(WHAT YOU NEED TO DO) Both the line below containing "photomicrograph shows a" and the line containing "(IHC) of human", along with every line between them, should be repeated exactly; no other line belongs in the answer.

[[ RECORDS TO USE open ]]

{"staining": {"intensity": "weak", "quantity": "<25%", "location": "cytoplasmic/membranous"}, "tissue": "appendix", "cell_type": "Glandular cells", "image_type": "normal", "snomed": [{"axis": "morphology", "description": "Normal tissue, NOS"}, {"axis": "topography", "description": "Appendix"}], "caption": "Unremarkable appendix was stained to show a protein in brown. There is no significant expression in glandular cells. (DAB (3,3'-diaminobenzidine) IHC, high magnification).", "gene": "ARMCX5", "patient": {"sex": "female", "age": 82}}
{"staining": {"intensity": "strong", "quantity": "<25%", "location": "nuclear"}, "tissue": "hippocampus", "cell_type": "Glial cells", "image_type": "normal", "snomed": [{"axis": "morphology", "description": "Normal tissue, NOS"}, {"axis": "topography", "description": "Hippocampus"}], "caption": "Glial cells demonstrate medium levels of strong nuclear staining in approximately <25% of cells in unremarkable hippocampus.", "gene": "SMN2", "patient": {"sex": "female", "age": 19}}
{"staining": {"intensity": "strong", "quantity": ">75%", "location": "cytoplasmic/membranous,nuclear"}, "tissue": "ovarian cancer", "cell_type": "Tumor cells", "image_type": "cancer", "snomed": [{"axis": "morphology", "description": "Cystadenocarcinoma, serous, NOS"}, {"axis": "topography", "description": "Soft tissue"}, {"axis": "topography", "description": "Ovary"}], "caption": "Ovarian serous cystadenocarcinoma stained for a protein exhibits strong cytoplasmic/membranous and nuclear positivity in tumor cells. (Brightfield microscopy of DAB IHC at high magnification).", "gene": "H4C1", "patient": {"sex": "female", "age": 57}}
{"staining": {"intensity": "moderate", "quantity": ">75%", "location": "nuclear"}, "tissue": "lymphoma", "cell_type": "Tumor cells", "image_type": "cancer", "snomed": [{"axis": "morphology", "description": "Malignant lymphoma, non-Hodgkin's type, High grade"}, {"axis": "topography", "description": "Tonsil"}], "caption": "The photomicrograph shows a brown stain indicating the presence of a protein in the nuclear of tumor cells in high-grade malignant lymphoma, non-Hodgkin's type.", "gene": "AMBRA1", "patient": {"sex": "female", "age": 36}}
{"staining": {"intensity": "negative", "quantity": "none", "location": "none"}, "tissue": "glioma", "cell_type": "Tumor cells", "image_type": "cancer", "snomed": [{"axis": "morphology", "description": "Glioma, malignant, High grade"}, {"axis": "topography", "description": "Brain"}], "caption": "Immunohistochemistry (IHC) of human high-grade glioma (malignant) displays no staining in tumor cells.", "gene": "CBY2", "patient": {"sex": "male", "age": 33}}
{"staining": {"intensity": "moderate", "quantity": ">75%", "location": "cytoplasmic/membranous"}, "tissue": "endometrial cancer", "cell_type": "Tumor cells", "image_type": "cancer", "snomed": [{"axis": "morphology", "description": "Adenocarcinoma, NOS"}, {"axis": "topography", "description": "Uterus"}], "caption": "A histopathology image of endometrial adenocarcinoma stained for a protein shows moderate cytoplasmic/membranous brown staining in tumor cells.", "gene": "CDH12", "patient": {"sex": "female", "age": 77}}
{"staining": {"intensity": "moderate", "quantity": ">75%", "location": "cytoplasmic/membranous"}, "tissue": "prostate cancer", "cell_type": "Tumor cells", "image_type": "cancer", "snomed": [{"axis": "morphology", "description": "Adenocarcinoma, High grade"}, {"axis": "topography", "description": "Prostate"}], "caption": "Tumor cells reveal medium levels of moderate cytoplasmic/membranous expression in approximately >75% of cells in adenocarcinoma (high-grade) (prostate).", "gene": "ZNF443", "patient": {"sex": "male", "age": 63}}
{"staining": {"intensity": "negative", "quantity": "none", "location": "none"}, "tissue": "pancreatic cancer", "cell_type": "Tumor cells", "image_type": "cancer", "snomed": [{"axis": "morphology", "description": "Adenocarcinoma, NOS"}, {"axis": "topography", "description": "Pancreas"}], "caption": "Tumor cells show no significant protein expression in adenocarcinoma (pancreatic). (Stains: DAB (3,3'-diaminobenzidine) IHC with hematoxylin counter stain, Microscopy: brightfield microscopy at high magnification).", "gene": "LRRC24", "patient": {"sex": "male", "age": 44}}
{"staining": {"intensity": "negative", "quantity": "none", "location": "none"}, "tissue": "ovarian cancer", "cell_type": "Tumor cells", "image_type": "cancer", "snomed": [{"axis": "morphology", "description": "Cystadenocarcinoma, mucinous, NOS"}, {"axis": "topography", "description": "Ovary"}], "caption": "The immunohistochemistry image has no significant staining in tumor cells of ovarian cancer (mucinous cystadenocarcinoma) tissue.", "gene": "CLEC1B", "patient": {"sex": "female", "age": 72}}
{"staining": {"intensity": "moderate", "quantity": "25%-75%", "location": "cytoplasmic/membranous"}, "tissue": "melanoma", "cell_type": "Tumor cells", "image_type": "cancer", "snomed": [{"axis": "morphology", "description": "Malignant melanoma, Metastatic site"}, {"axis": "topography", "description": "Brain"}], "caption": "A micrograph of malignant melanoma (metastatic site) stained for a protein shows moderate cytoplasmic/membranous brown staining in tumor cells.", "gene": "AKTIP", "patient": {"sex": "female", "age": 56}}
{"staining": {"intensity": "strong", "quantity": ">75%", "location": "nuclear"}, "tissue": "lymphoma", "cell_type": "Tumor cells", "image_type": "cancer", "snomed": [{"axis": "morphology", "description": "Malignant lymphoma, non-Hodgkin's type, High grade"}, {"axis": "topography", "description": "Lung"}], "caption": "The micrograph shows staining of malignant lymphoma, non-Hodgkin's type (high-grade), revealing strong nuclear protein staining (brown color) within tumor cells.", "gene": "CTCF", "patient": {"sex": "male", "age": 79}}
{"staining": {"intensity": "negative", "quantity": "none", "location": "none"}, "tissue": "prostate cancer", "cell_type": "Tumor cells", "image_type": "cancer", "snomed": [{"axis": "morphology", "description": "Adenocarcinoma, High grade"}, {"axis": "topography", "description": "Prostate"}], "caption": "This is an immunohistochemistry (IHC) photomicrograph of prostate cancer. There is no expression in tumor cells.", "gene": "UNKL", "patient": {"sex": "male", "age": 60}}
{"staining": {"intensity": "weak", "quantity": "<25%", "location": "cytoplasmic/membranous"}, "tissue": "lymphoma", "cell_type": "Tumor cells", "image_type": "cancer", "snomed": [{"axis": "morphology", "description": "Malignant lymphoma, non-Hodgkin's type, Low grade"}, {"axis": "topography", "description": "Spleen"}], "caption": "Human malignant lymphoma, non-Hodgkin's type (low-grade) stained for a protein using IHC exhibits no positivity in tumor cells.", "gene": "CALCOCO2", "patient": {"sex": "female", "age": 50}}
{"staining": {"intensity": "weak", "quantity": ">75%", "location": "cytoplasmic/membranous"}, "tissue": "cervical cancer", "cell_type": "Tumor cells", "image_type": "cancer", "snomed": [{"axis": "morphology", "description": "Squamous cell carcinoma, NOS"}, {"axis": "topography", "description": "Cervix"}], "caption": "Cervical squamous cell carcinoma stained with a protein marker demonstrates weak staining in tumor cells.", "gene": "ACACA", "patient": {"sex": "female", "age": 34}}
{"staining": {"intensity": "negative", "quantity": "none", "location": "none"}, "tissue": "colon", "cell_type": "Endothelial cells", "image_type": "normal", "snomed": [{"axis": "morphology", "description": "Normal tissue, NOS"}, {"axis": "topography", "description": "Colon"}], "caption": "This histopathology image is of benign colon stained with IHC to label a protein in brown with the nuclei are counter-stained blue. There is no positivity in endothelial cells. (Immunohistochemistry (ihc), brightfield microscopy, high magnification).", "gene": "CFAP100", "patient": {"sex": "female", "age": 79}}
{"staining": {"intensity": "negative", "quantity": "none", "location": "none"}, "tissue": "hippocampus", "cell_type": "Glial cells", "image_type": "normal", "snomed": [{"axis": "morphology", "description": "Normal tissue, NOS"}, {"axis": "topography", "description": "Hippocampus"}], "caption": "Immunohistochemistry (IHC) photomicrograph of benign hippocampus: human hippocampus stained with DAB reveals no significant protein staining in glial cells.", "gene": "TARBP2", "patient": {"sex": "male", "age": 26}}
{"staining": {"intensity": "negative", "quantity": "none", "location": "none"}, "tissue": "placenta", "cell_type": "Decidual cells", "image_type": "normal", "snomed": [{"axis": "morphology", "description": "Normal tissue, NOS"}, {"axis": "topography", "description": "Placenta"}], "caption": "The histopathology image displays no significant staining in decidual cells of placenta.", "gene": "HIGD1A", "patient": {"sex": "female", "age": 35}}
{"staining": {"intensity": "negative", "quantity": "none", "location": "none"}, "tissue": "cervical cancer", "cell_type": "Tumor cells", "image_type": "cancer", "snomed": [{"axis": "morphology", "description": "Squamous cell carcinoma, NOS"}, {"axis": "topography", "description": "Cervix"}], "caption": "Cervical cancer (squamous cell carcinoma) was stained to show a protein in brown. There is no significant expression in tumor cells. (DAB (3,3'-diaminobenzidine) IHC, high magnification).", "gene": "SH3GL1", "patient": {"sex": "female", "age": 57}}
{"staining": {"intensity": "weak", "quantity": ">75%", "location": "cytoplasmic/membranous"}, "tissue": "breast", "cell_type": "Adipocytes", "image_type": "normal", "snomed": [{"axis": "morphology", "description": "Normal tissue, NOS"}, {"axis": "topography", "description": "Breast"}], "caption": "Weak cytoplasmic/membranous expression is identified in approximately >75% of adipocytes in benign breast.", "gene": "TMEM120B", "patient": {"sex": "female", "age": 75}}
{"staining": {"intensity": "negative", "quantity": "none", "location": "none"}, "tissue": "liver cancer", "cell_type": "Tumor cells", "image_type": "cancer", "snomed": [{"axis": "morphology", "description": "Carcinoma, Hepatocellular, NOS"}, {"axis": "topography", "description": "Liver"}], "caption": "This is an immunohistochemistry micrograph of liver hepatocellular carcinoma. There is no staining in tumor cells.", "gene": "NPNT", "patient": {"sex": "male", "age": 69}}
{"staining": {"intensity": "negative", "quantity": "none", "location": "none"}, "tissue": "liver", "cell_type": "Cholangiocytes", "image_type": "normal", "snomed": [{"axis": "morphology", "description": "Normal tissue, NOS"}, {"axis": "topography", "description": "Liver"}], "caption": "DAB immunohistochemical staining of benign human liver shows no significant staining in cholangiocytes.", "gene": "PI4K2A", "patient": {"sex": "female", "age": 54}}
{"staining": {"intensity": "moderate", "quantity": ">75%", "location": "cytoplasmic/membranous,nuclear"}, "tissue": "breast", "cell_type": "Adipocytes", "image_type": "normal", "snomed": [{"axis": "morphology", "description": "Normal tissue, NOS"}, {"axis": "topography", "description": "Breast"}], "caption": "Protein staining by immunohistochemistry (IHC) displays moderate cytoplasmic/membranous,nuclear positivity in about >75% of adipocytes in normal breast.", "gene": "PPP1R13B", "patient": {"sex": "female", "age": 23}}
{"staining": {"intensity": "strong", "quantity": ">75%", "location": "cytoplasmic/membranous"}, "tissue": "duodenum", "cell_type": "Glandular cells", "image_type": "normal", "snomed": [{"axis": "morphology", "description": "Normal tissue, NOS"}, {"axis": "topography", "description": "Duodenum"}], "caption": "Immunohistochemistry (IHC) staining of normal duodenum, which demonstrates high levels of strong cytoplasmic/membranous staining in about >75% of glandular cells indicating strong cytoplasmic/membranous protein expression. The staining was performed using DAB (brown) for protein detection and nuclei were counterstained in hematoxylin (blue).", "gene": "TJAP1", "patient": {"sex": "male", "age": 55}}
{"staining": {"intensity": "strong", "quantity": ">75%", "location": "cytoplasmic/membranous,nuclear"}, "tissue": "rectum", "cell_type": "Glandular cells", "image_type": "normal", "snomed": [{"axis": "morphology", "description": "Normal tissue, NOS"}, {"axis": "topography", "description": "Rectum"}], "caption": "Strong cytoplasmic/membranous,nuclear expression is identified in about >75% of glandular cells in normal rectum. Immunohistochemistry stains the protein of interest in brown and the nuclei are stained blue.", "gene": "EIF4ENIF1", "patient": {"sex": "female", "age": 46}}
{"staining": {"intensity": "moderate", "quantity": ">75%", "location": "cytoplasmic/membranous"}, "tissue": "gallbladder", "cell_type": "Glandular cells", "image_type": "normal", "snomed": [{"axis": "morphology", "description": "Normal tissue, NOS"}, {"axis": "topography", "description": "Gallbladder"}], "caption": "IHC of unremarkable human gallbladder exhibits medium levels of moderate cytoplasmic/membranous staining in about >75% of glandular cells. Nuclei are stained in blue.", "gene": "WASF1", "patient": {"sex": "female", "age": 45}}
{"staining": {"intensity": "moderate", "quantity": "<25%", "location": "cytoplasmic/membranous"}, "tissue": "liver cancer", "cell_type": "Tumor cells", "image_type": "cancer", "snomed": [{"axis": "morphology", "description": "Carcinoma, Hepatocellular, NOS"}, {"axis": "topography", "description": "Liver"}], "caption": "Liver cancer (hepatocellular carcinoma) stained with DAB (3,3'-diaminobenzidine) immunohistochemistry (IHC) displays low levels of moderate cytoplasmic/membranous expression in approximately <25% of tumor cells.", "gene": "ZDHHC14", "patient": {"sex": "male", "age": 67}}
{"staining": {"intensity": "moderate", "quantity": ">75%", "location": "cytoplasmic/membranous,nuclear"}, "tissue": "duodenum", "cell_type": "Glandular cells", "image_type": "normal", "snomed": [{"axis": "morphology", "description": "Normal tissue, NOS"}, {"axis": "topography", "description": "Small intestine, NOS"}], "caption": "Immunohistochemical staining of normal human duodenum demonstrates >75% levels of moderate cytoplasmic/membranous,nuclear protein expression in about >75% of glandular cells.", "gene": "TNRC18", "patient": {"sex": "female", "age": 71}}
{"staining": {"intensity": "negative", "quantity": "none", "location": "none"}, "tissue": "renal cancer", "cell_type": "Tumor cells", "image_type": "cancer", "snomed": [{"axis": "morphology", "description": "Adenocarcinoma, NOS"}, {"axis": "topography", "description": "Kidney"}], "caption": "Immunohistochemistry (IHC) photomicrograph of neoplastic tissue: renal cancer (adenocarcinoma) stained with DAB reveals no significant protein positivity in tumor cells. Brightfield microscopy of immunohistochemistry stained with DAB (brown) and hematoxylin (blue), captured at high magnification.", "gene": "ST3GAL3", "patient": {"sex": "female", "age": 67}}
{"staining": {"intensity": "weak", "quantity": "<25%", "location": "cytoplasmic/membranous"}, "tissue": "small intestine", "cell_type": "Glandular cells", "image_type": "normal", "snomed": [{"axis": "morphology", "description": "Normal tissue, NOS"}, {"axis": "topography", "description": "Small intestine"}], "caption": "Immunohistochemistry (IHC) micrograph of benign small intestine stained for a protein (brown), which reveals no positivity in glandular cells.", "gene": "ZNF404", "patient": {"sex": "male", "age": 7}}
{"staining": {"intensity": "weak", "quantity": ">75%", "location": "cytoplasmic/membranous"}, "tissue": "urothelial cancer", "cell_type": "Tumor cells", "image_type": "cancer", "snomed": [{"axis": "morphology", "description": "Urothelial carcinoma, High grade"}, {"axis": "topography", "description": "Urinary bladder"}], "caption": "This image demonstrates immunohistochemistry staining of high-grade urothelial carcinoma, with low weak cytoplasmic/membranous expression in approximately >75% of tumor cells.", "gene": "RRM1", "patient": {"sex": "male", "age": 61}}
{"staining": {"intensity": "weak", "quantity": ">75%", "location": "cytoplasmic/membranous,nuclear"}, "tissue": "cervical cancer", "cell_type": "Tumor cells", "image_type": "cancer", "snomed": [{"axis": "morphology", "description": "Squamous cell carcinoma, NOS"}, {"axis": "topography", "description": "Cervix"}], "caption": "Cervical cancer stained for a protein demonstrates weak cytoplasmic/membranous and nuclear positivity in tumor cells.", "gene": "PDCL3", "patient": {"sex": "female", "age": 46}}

[[ RECORDS TO USE closed ]]

(REPLY)
{"staining": {"intensity": "moderate", "quantity": ">75%", "location": "nuclear"}, "tissue": "lymphoma", "cell_type": "Tumor cells", "image_type": "cancer", "snomed": [{"axis": "morphology", "description": "Malignant lymphoma, non-Hodgkin's type, High grade"}, {"axis": "topography", "description": "Tonsil"}], "caption": "The photomicrograph shows a brown stain indicating the presence of a protein in the nuclear of tumor cells in high-grade malignant lymphoma, non-Hodgkin's type.", "gene": "AMBRA1", "patient": {"sex": "female", "age": 36}}
{"staining": {"intensity": "negative", "quantity": "none", "location": "none"}, "tissue": "glioma", "cell_type": "Tumor cells", "image_type": "cancer", "snomed": [{"axis": "morphology", "description": "Glioma, malignant, High grade"}, {"axis": "topography", "description": "Brain"}], "caption": "Immunohistochemistry (IHC) of human high-grade glioma (malignant) displays no staining in tumor cells.", "gene": "CBY2", "patient": {"sex": "male", "age": 33}}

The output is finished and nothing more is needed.